Monday, 28 June 2010

The Secrets in Their Eyes - EIFF - Cineworld - 24/6/10

So, this is the film that the Academy deemed to be better than "Un Prophete" and "The White Ribbon" eh?

We'll see.

We'll see.

Well, I did see.

Is it better than the two other films that I felt should have won the Academy Award for best foreign language film?

I guess that depends on what you mean by "better" doesn't it?

To my mind "The White Ribbon" was never going to win simply because of the fact that it was a "difficult" film. It was a little too, well, arty for the Academy. I did think that "Un Prophete" could snatch the award though because it had a more, um, conventional feel to it even if it did include the ghost of a murdered prisoner giving advice to the central character.

Having now seen "The Secrets in Their Eyes" I think that the right film won.
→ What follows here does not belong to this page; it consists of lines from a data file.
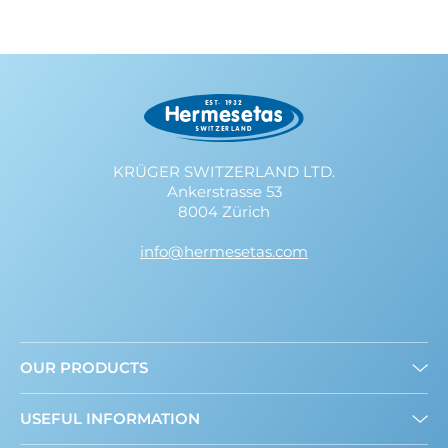
KRÜGER SWITZERLAND LTD.
Ankerstrasse 53
8004 Zürich
info@hermesetas.com
OUR PRODUCTS
Granulated
USEFUL INFORMATION
Mini Sweeteners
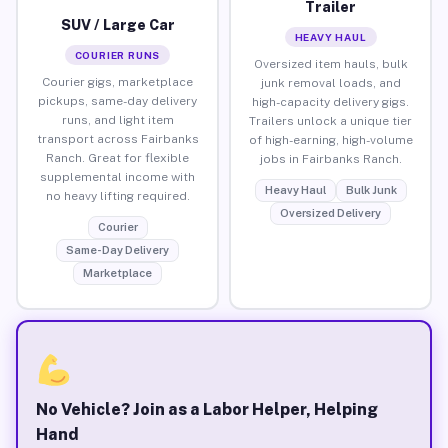
Trailer
SUV / Large Car
HEAVY HAUL
COURIER RUNS
Oversized item hauls, bulk
Courier gigs, marketplace
junk removal loads, and
pickups, same-day delivery
high-capacity delivery gigs.
runs, and light item
Trailers unlock a unique tier
transport across Fairbanks
of high-earning, high-volume
Ranch. Great for flexible
jobs in Fairbanks Ranch.
supplemental income with
Heavy Haul
Bulk Junk
no heavy lifting required.
Oversized Delivery
Courier
Same-Day Delivery
Marketplace
No Vehicle? Join as a Labor Helper, Helping
Hand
The right film for the Academy.

Technically "The White Ribbon" is superior and has more important things to say and, for me, "Un Prophete" was a better film technically and visually but for the Academy "The Secrets in Their Eyes" was the only one of the three that would sit well with their sensibilities and so I can understand why it won.

I'm rambling.

The film itself brings us the story of a retired Argentinian police officer, Esposito, as he revisits an old case of rape and murder. The man responsible was brought to justice, sentenced but then released to take up a role as an informant and undercover agent for another department headed up by an old enemy of Esposito. The story of how the guilty man, Gomez, is found is told in flashback as Esposito visits his old boss, Irene, to discuss a book he has written about the case. As we flit from past to present we learn that the case has left marks on everyone involved.

From this simple premise director Juan Jose Campanella crafts a film that is never anything less than engaging and is often much more. At times the suspense is unbearable...when Esposito tracks Gomez to a football stadium the ensuing cat and mouse chase is one of the most memorable scenes I have ever enjoyed in a film. Similarly when Esposito and Irene find themselves sharing an elevator with the recently released murderer the tension is almost palpable.

The performances from all of the cast are superb, in particular Ricardo Darin as Esposito is absolutely wonderful. As the young man he is full of bravado, fight and gung-ho spirit and as the older man he is world weary, rueful and's a really great performance. It's the type of performance that when it is, inevitably, performed by an American actor in the English language remake will garner an Oscar nod.

Despite so much to commend "Secrets" it does flag towards the conclusion and the denoument, when it comes, doesn't pack the punch that it could have had we been spared some fifteen minutes or so of the time it took to arrive. But this is a teeny-weeny (and possibly groundless) complaint that may well be born out of my outrage at "Un Prophete" not receiving the Oscar. I suppose that, in truth, we should be celebrating the fact that in "The White Ribbon", "Un Prophete" and "The Secrets in Their Eyes" we had three films that all garnered praise and recognition outside of arthouse cinemas...that can only be a good thing.